[[ DATA PROVIDED open ]]

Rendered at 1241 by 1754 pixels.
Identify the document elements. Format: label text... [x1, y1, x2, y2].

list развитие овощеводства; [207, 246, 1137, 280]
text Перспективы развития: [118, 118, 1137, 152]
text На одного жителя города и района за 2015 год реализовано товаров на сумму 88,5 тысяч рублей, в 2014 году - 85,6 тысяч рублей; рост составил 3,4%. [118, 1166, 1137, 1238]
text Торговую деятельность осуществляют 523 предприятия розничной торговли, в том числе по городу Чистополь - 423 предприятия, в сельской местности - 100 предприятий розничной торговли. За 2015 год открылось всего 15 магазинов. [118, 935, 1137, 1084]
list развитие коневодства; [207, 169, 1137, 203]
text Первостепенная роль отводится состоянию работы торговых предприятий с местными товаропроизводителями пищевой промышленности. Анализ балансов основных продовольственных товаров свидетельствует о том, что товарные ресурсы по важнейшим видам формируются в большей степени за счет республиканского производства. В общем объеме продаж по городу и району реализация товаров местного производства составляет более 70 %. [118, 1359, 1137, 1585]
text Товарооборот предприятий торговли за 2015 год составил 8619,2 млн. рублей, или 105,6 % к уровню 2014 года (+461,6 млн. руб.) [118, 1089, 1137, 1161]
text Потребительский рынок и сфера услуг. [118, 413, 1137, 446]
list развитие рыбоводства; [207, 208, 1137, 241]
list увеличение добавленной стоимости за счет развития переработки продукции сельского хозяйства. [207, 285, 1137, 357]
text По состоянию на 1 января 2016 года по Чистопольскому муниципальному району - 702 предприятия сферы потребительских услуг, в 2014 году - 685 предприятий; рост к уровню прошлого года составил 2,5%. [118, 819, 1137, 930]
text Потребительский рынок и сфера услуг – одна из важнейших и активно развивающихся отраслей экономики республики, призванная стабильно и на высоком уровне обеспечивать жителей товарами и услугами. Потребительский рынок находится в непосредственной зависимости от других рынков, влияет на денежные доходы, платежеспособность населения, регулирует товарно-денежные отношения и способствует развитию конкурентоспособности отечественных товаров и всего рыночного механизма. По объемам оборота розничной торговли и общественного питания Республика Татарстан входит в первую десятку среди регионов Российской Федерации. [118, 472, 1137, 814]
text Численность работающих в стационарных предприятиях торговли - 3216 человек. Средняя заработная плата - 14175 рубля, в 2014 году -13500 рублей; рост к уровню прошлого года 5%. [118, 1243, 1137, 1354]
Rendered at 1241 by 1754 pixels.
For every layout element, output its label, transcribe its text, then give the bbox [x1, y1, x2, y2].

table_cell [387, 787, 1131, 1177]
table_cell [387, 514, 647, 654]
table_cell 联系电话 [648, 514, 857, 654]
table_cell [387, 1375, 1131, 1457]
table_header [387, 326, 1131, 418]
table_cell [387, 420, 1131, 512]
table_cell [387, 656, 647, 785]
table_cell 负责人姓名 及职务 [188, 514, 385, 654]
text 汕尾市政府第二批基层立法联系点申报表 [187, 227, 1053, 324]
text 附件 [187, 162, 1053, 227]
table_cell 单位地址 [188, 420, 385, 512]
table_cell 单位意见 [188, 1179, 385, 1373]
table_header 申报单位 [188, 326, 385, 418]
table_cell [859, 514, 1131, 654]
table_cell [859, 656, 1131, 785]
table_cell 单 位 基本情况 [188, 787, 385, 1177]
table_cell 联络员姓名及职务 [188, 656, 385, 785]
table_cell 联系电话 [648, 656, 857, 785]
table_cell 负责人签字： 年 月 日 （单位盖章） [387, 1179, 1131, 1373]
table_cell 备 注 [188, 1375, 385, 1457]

[[ DATA PROVIDED closed ]]

WORK REQUIRED:
Copy out each record word for word.

SOLUTION TO THIS TASK:
Rendered at 1241 by 1754 pixels.
Identify the document elements. Format: label text... [x1, y1, x2, y2].

list развитие овощеводства; [207, 246, 1137, 280]
text Перспективы развития: [118, 118, 1137, 152]
text На одного жителя города и района за 2015 год реализовано товаров на сумму 88,5 тысяч рублей, в 2014 году - 85,6 тысяч рублей; рост составил 3,4%. [118, 1166, 1137, 1238]
text Торговую деятельность осуществляют 523 предприятия розничной торговли, в том числе по городу Чистополь - 423 предприятия, в сельской местности - 100 предприятий розничной торговли. За 2015 год открылось всего 15 магазинов. [118, 935, 1137, 1084]
list развитие коневодства; [207, 169, 1137, 203]
text Первостепенная роль отводится состоянию работы торговых предприятий с местными товаропроизводителями пищевой промышленности. Анализ балансов основных продовольственных товаров свидетельствует о том, что товарные ресурсы по важнейшим видам формируются в большей степени за счет республиканского производства. В общем объеме продаж по городу и району реализация товаров местного производства составляет более 70 %. [118, 1359, 1137, 1585]
text Товарооборот предприятий торговли за 2015 год составил 8619,2 млн. рублей, или 105,6 % к уровню 2014 года (+461,6 млн. руб.) [118, 1089, 1137, 1161]
text Потребительский рынок и сфера услуг. [118, 413, 1137, 446]
list развитие рыбоводства; [207, 208, 1137, 241]
list увеличение добавленной стоимости за счет развития переработки продукции сельского хозяйства. [207, 285, 1137, 357]
text По состоянию на 1 января 2016 года по Чистопольскому муниципальному району - 702 предприятия сферы потребительских услуг, в 2014 году - 685 предприятий; рост к уровню прошлого года составил 2,5%. [118, 819, 1137, 930]
text Потребительский рынок и сфера услуг – одна из важнейших и активно развивающихся отраслей экономики республики, призванная стабильно и на высоком уровне обеспечивать жителей товарами и услугами. Потребительский рынок находится в непосредственной зависимости от других рынков, влияет на денежные доходы, платежеспособность населения, регулирует товарно-денежные отношения и способствует развитию конкурентоспособности отечественных товаров и всего рыночного механизма. По объемам оборота розничной торговли и общественного питания Республика Татарстан входит в первую десятку среди регионов Российской Федерации. [118, 472, 1137, 814]
text Численность работающих в стационарных предприятиях торговли - 3216 человек. Средняя заработная плата - 14175 рубля, в 2014 году -13500 рублей; рост к уровню прошлого года 5%. [118, 1243, 1137, 1354]
Rendered at 1241 by 1754 pixels.
For every layout element, output its label, transcribe its text, then give the bbox [x1, y1, x2, y2].

table_cell [387, 787, 1131, 1177]
table_cell [387, 514, 647, 654]
table_cell 联系电话 [648, 514, 857, 654]
table_cell [387, 1375, 1131, 1457]
table_header [387, 326, 1131, 418]
table_cell [387, 420, 1131, 512]
table_cell [387, 656, 647, 785]
table_cell 负责人姓名 及职务 [188, 514, 385, 654]
text 汕尾市政府第二批基层立法联系点申报表 [187, 227, 1053, 324]
text 附件 [187, 162, 1053, 227]
table_cell 单位地址 [188, 420, 385, 512]
table_cell 单位意见 [188, 1179, 385, 1373]
table_header 申报单位 [188, 326, 385, 418]
table_cell [859, 514, 1131, 654]
table_cell [859, 656, 1131, 785]
table_cell 单 位 基本情况 [188, 787, 385, 1177]
table_cell 联络员姓名及职务 [188, 656, 385, 785]
table_cell 联系电话 [648, 656, 857, 785]
table_cell 负责人签字： 年 月 日 （单位盖章） [387, 1179, 1131, 1373]
table_cell 备 注 [188, 1375, 385, 1457]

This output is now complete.